## Extract:
_ _ _ _ _

What happens at a Crown Court trial – the Defence case.
This is the third factsheet in our series advising you about the basics of what you can expect to happen in your Crown Court trial – the defence case. This factsheet should be read in conjunction with:
What is the Defence case?
This is your case and your opportunity to present your case to the jury. Remember, you do not have to prove you are innocent – the prosecution must prove that you are guilty.
Do I have to give evidence at my trial?
No. It is your right and your choice to remain silent.
If I don’t give evidence will this go against me?
In some cases, yes. The Judge can give the jury a direction that they can draw an inference from your failure to give evidence. An inference means a common sense conclusion. An inference that is often drawn is that you did not want your account to be subjected to cross examination or in simple terms tested.
Whilst you can’t be convicted on an inference alone it is something that the jury can take into consideration in their deliberations once they have decided that there is a case for you to answer. This means that on the face of it the prosecution have raised a case against you. The stronger the case against you, the more likely it is that the jury will draw an inference from your failure to answer it.
Generally speaking, if you have a positive defence to put forward you should give evidence. However in some cases there are tactical reasons as to why you should not give evidence. This is something that you should always take advice on from your barrister.
What happens when I give evidence?
The procedure for you is much the same as for the prosecution witnesses. You will be asked to leave the dock and to go into the witness box to give your evidence. You should remain standing while you give your evidence unless you have been given permission to sit down.
You will be asked to swear or affirm at the beginning of your evidence, whichever you choose you are promising to tell the truth.
You will then be asked non-leading questions by your barrister. He/she will start off by asking you to give the court your name and address. Your barrister is not allowed to lead you when you give your evidence i.e. say ‘its right isn’t it, you were afraid that the alleged victim was going to assault you?’ The evidence must come from you. If you don’t say it the jury won’t hear it.
You are not allowed to refer to your statement when giving your evidence and it is therefore essential that you know your case inside out, it’s what your barrister will be expecting you to say.
How should I give my evidence?
Giving evidence is a very stressful experience and you will understandably be nervous however it is often a far easier experience than people expect – do not believe everything you see on the television!
Here are some tips for you –
- Stay calm. Easier said than done but it is important as it will help you focus.
- Direct your answer to the jury, not to your barrister. Remember it is the jury with whom you are trying to engage. Try not to stare though as though as this can look menacing.
- Speak slowly and clearly. The Judge, jury and other advocates in the case will be trying to take a note of what you say. A good tip to check whether you need to pause to allow them to keep up is to keep an eye on their pens every now and then. If they have finished writing then they have caught up with you.
- Listen to the question. This sounds obvious but often people are so worried about their next answer that they don’t actually listen to the question being asked of them. This does no justice to your answer.
- Take time to consider your answer, once you have said something it is very difficult to unsay it. It is much better to pause and think and only then, to answer.
- Be careful if you have previous convictions and the jury doesn’t already know about them as you could end up introducing them anyway. For example if you have a previous conviction for a dishonesty offence and you say, I wouldn’t lie I’m an honest person; your previous conviction for dishonesty could go before the jury to correct the false impression you have given.
- Say if you don’t understand a question.
- Say if you can’t remember something. It is much better than making something up for the sake of answering the question.

_ _ _ _ _

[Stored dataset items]
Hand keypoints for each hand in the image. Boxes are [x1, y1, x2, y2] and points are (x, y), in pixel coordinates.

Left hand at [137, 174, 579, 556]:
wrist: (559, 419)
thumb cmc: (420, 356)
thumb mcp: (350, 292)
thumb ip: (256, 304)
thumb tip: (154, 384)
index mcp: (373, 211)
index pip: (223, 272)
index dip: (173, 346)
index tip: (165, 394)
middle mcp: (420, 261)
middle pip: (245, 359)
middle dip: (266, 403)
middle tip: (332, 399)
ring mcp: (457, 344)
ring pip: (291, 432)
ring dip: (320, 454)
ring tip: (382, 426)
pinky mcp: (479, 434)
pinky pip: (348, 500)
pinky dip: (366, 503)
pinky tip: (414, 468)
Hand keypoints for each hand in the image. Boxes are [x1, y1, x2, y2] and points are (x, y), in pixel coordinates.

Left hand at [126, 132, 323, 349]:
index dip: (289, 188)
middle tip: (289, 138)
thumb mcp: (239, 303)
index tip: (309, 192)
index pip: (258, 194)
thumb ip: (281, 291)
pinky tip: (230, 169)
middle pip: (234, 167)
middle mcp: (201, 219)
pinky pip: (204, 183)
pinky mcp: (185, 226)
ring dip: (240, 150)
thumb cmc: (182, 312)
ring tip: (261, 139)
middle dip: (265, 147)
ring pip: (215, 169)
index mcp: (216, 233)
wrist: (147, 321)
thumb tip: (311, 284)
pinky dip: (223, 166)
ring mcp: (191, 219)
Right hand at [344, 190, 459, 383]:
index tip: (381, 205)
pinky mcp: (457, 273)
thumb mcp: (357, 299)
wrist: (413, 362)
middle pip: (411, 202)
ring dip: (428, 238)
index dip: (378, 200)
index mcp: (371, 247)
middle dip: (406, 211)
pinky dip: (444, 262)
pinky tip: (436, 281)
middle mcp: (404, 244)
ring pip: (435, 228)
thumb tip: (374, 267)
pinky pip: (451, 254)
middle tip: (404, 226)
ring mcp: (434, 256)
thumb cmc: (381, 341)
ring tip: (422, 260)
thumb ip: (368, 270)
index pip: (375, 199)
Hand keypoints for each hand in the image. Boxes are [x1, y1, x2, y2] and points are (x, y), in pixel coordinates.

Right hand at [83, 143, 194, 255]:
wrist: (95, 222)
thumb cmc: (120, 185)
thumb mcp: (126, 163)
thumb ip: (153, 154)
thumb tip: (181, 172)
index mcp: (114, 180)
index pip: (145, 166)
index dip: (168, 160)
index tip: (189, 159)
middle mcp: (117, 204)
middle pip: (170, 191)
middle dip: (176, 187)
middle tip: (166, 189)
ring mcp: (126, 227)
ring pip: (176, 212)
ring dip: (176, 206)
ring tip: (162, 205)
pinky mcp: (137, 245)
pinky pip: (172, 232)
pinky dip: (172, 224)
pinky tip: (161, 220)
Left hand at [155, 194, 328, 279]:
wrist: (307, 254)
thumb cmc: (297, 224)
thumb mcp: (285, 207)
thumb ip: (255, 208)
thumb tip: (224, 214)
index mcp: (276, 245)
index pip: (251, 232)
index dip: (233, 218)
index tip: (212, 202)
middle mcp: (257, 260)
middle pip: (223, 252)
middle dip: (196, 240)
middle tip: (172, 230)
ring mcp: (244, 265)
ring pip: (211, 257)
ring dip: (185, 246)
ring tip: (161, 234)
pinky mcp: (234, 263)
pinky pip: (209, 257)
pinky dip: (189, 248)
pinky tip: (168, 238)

_ _ _ _ _

Write out the Crown Court factsheet from "What happens at" to "you are guilty.", replacing "jury" with "panel".

## Solution for this task:
What happens at a Crown Court trial – the Defence case.
This is the third factsheet in our series advising you about the basics of what you can expect to happen in your Crown Court trial – the defence case. This factsheet should be read in conjunction with:
What is the Defence case?
This is your case and your opportunity to present your case to the panel. Remember, you do not have to prove you are innocent – the prosecution must prove that you are guilty.